2015 : l’année des célébrations ! Avènement de François Ier, bataille de Marignan, mort de Louis XIV, bataille de Waterloo, fin de la Seconde Guerre Mondiale, libération des camps de concentration, création de l’ONU … en matière de commémoration, on ne chôme pas, et on fait dans le lourd au niveau des événements. Dans le lourd et l’ignoble. Car en regard de la Shoah et de ses massacres innommables, se dresse le spectre de la guerre du Vietnam qui en dit long également sur l’ignominie de l’être humain.
Eh oui, 2015 c’est aussi les 40 ans de la fin du conflit vietnamien ; ils passeraient presque inaperçus, si l’on ne nous en rappelait la désastreuse existence au travers de documentaires aussi éprouvants que celui diffusé actuellement par Arte. « Attention : ce programme comporte des passages déconseillés aux personnes sensibles et aux plus jeunes ». Ce genre de mise en garde on l’affiche habituellement au générique de films d’horreur … or c’est juste de ça dont il s’agit, et pas besoin de zombis ou de vampires pour alimenter le processus : l’homme suffit amplement. L’horreur … « Horror has a face … » Tous ceux qui ont vu Apocalypse now se souviennent de ces mots, prononcés d’une voie traînante et fataliste par le colonel Kurtz pour expliquer l’essence même du conflit vietnamien. La filmographie documentant cette guerre est riche et charismatique : on peut y ajouter Platoon d’Oliver Stone, Full Metal Jacket de Stanley Kubrick, Birdy d’Alan Parker, Rambo de Ted Kotcheff, Good morning Vietnam de Barry Levinson, Voyage au bout de l’enfer de Michael Cimino, tant d’autres encore …
A chaque fois comme un point commun, une récurrence tragique : l’horreur. Une horreur qui s’enracine dans le réel. C’est ce qui ressort des 90 minutes consacrées par la réalisatrice Christel Fromm au récit de cette « boucherie héroïque » soit disant moderne, témoin de l’universalité de la barbarie. Dés le générique on comprend qu’on traverse la passerelle menant de la fiction au véridique. Des hélicoptères dans le soleil écrasant, une jungle bombardée, des bombes qui explosent, brûlant toute vie, … ce n’est pas une scène inventée mais un film de l’époque. Nous sommes dans l’ancienne Indochine française démantelée suite à une guerre de décolonisation particulièrement meurtrière ; le Vietnam coupé en deux va confronter le Nord communiste et le sud impérialiste. Voici un nouveau front pour la Guerre Froide, où l’Amérique, sûre de triompher va s’embourber sans retour, pour y prendre une déculottée magistrale de la part d’adversaires peu équipés certes mais d’une motivation sans faille. Endoctrinés jusqu’au fanatisme par le discours du maccarthysme, formés au meurtre par les cadres de l’armée, les GI se casseront les dents sur ce mur de conviction, évacuant finalement le pays non sans avoir laissé derrière eux un véritable abattoir.

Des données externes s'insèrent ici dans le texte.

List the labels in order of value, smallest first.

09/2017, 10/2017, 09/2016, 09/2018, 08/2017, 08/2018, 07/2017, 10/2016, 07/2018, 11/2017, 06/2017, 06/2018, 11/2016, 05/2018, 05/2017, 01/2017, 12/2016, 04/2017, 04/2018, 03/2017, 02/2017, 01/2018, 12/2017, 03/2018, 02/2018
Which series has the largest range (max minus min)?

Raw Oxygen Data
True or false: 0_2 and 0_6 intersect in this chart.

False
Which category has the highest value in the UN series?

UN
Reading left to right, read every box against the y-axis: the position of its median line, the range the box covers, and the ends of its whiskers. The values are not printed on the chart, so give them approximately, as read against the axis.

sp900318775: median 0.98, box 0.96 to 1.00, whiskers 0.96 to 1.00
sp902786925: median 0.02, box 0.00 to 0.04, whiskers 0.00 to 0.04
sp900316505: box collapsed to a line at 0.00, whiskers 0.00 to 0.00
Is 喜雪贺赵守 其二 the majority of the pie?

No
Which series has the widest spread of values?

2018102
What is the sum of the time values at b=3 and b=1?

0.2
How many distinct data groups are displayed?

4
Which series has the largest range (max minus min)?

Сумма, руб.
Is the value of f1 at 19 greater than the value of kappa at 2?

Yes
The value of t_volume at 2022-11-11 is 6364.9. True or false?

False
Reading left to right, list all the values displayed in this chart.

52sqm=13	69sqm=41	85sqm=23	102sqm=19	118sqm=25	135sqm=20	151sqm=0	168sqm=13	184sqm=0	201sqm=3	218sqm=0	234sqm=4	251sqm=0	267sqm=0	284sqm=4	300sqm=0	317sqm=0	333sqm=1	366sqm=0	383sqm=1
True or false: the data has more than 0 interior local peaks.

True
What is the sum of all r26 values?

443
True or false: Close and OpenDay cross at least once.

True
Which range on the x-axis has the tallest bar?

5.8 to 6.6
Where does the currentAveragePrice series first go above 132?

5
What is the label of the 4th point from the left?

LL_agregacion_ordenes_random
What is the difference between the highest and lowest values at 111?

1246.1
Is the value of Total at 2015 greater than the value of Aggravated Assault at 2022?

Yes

Un holocauste, une injustice, … et la violence raciste et tyrannique d’une surpuissance étalée au grand jour devant les caméras du monde entier. Médiatisée, la guerre du Vietnam va servir de détonateur à des affrontements sociaux insurrectionnels aux quatre coins de la planète. C’est un mode de pensée, de vivre, de gouverner qui est ici refusée en bloc par une génération avide de paix et de tolérance. Autant dire que les photos des gamins brûlés vifs au napalm, des boys agonisant dans les rizières, des paysans du cru éventrés au milieu des huttes en flamme, ça la fiche mal quand on prétexte d’agir au nom de la liberté et de la démocratie. L’hypocrisie du discours officiel ressort de l’horreur en direct, et pour ceux qui reviennent aux USA à peu près valides mais à jamais traumatisés, c’est l’impossibilité de se réintégrer dans la communauté qui les ignore après les avoir sacrifiés.
Ce lent processus, Vietnam – la sale guerre le raconte étape par étape, sans nous épargner la vue de la vérité. Des images fortes, inoubliables, inscrites dans la conscience collective comme une honte inacceptable : de témoignages en documents d’époque, la réalisatrice déroule un processus terrifiant d’extermination. L’auréole américaine en prend un rude coup et l’on comprend pourquoi ultérieurement la US Army refusera la présence de journalistes sur le théâtre de ses opérations militaires : c’est qu’ils sont autant de témoins d’un système, d’une mentalité, d’une manière de former les soldats, de les dresser comme on le ferait de chiens de combat. Le film est donc à voir comme l’évocation fidèle d’un événement incontournable de la deuxième partie du XXeme siècle, événement malheureusement évacué des livres d’Histoire pour demeurer l’apanage du cinéma de guerre à grand spectacle.